Mexico City is being fought over “between real estate capital and citizens, original peoples and communities who defend the water, air, and public spaces,” argued Lila’s organization, FDDPBA, on X (formerly Twitter).

“The problem is historic, ancestral. The stripping of our languages, of our land, our territory, dates back to the invasion of the region,” Lila said. Her group recently defeated a city plan, called the General Land Use Planning Program, to “divide up the city like sharing out the cake; the real estate goes here, the shopping center there.”

“The real estate construction is for housing that most people here can’t afford…. It is leading to the dispossession of our homes, memories, languages, and food,” she said, explaining that chain or corporate restaurants with different eating styles, food and price points were replacing family-run eateries that use Mexican corn, sauces and tortillas.

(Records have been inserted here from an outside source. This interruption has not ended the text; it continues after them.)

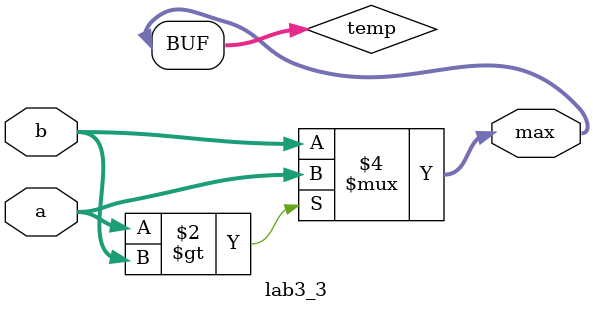
<source format=v>
module lab3_3(a, b, max);

input [3:0] a, b;
output [3:0] max;

reg [3:0] temp;

always @(a, b) begin
	if (a > b)
		temp = a;
	else
		temp = b;
end
	
assign max = temp;
	
endmodule

</source>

Likewise in Tlaxcala, Salgado says that real estate construction has “advanced a lot over the last five years, and what they are doing is modifying and accelerating the process of loss of identity within the community.”

Ironically, it is this very loss of identity, she says, that has “facilitated people’s readiness to sell their land.” A nearby industrial corridor has seen many people leaving their farms to work in factories like the nearby LIXIL (American Standard) industrial plant. “Now people prefer to work in a factory because they see it as bringing more status,” Salgado said.

“Real estate companies dictate everything,” said Schumacher Gonzalez. “The latest urban development plans are clearly done for the benefit of real estate companies, not the people,” she said, pointing out new developments don’t include water treatment or water capture facilities, nor trees. “A lack of trees reduces the amount of rain…. All these residential estates and shopping areas are becoming huge heat islands,” she said.

A lack of urban planning that aims to benefit people and the environment has resulted in high levels of inequality and informal housing. These homes are located in Huauchinango, in the Sierra Norte of Puebla state.
A lack of urban planning that aims to benefit people and the environment has resulted in high levels of inequality and informal housing. These homes are located in Huauchinango, in the Sierra Norte of Puebla state.

Resistance and Victories

“They try to turn our land into a business,” said Salgado, “but the need to stay alive, to maintain our ways of organizing and living in community means we are united in defending what our grandparents defended.”

Lila’s group, the FDDPBA, was able to defeat the pro-real estate city plans in December. She said they managed that by applying pressure through media campaigns, blocking roads, marching, going to court, holding people’s assemblies, emailing local deputies and collecting 20,000 signatures.

“We’re not going to give up, we’re not going to sell out,” Lila promised. “The resistance is going to continue because we’re fighting … to continue honoring and dignifying this life, and we’ll do it at any cost.”